Ebenso ein aktuelles Video des US-amerikanischen Senders Smithsonian enthüllte, dass einige der geschrumpften Köpfe in ihrer Sammlung DNA-getestet waren und sich als unecht erwiesen hatten. Sie wurden von Stämmen nur entwickelt, um „die viktorianische Nachfrage nach krankhaften Kuriositäten zu befriedigen“.

Hält Ripley's ein Geheimnis?

Mit dem Bild des kleinen, beschnittenen Schädels im Kopf gehe ich zu etwas in einem großen Rahmen über: einem originalen Ripley'-Cartoon vom Sonntag, April 1, 1934, der eine erstaunliche Tatsache zeigt: „Auf ihrer nächsten Reise - Nachdem sie die Pilger mitgebracht hatte, brachte die Mayflower eine Ladung Sklaven aus Afrika. “

Plakat mit der Behauptung, die Mayflower sei ein Foto eines Sklavenschiffs von Helen Earley

Ein Plakat, das behauptet, die Mayflower sei ein Sklavenschiff / Foto: Helen Earley

Die berühmte Mayflower als Sklavenschiff?

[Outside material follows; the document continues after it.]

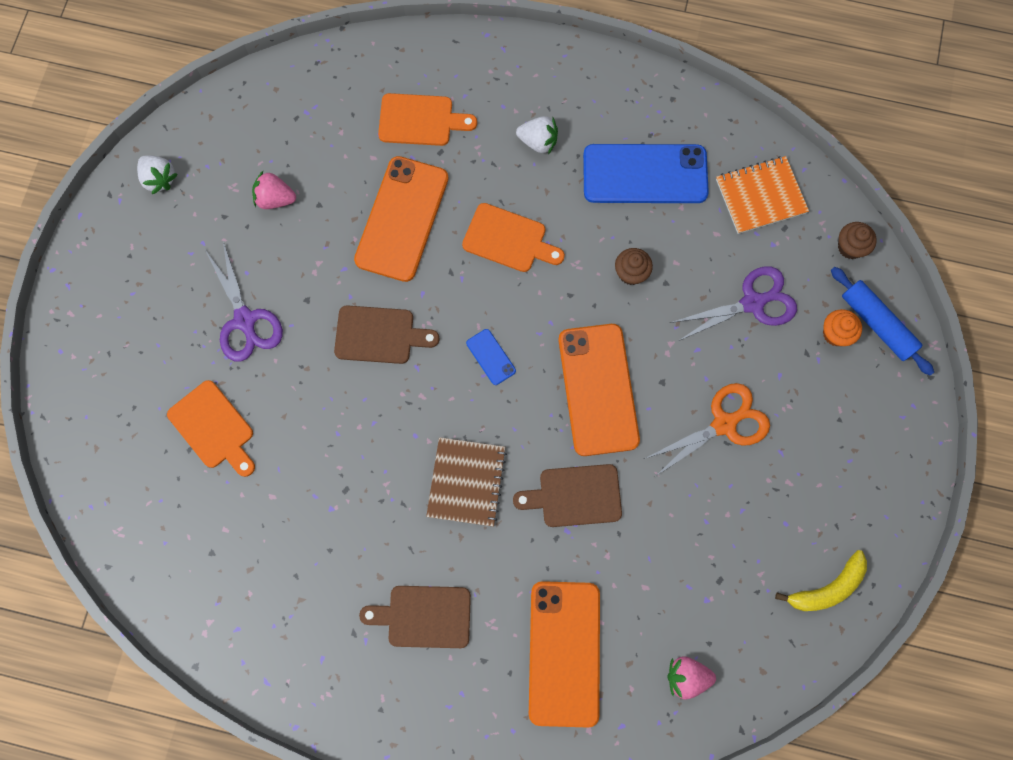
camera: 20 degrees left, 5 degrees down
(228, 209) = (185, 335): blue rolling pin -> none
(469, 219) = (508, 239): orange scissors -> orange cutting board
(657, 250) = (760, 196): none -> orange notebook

Als ich nach Hause kam, überprüfte ich Google, das nichts zu sagen hatte - und Google weiß alles, nicht wahr?

Zufälligerweise hatte ich vor zwei Wochen die Stadt Plymouth in England besucht, wo genau vor 399 Jahren die Mayflower ihre historischste Reise unternahm. Ich habe meine Notizen überprüft. In einem Museum, das der Mayflower gewidmet war, gab es keine Aufzeichnungen darüber, dass die Mayflower ein Sklavenschiff war.

Plakat, das behauptet, dass die Mayflower ein Sklavenschifffoto von Helen Earley wurde

Detail eines Plakats, auf dem behauptet wird, die Mayflower sei ein Sklavenschiff / Foto: Helen Earley

Hätte Ripley die Wahrheit halten können - eine Wahrheit, die in 1934 entweder ignoriert oder verborgen wurde? Früher, wer würde es wagen, die Mayflower-Geschichte zu trüben, selbst wenn Ripleys Forscher den Dreck ausgegraben und in einem Cartoon veröffentlicht hätte - einem Cartoon, der jetzt eingerahmt an der Wand eines kleinen Odditoriums in Cavendish, Prince Edward Island, sitzt .

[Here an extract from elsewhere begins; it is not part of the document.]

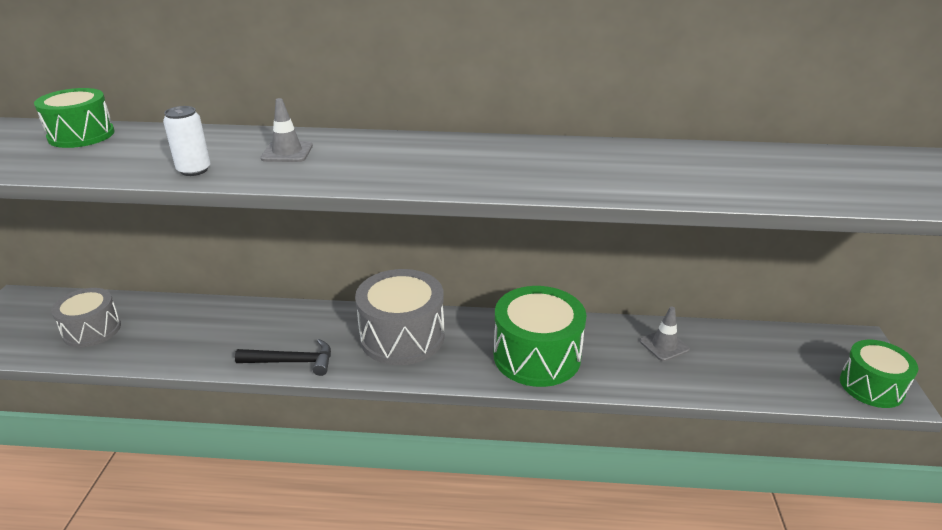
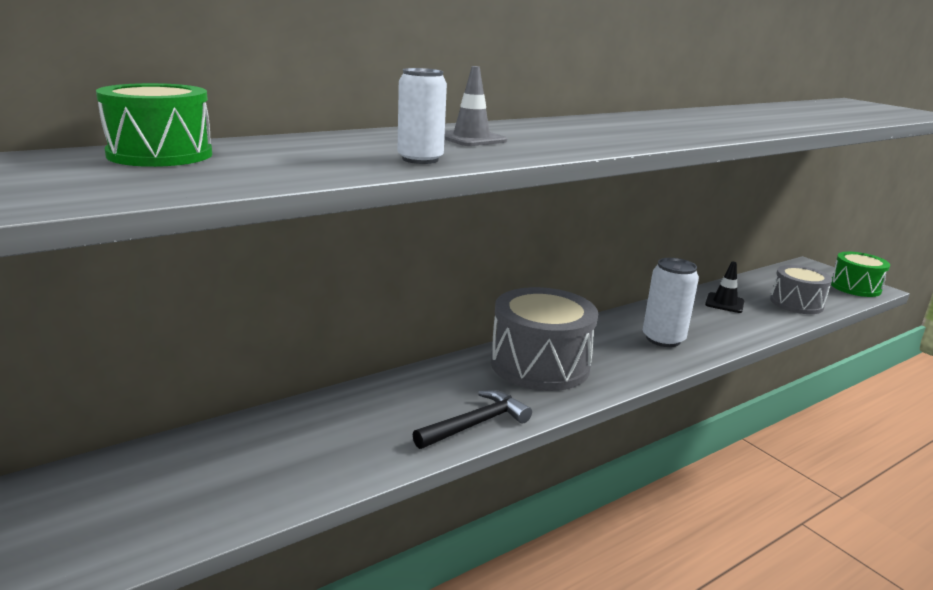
camera: 40 degrees left, 10 degrees down
(92, 330) = (151, 501): grey drum -> grey drum (796, 303)
(537, 356) = (663, 339): green drum -> white can
(664, 345) = (724, 303): grey traffic cone -> black traffic cone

Wie Napoleon Bonaparte sagte: "Die Geschichte ist eine Reihe von vereinbarten Lügen."

Ein einzigartiges Erlebnis

Manager Karen Stewart hat 23-Jahre bei Ripley's gearbeitet und sagt, dass die Erfahrung für jeden Besucher anders ist, und sie hat Recht. Während meines kurzen Besuchs war ich schockiert, überrascht und gefangen in einer Weise, die ich nicht erwartet hatte.

Ich war erstaunt, wie schnell mein fünfjähriger Sohn durch das Einwegsystem raste und war enttäuscht zu erfahren, dass man nach dem Durchlaufen des Einwegsystems der Exponate kein zweites Mal zurückkehren kann. Ich war auch über den Preis überrascht. Als „Double Play“ (einschließlich des angrenzenden Wachsmuseums) kostete ein Ausflug ins Odditorium eine fünfköpfige Familie über $ 80.00 - das ist ein gutes Stück Geld für eine Stunde Unterhaltung.

Aber insgesamt war ich davon beeindruckt, wie wertvoll die Erfahrung war. Trotz dieser seltsamen Artefakte, die sich seit einem Vierteljahrhundert an derselben Stelle in Cavendish befanden, fühlte ich mich wie ein Entdecker, der etwas Neues entdeckte. In Kombination mit der Hilfe moderner Forschung (danke, Google!) Habe ich definitiv ein paar neue Dinge gelernt.

Und die Kinder? Nun, Kinder lieben seltsame Dinge, nicht wahr? Sie fanden Ripleys Odditorium absolut fantastisch - genauso gut wie die Bücher und fast so gut wie der Strand.


Helen Earley ist ein in Halifax ansässiger Schriftsteller. Ihre Familie war ein Gast von Ripley's Believe It or Not! der diesen Artikel nicht überprüft oder genehmigt hat.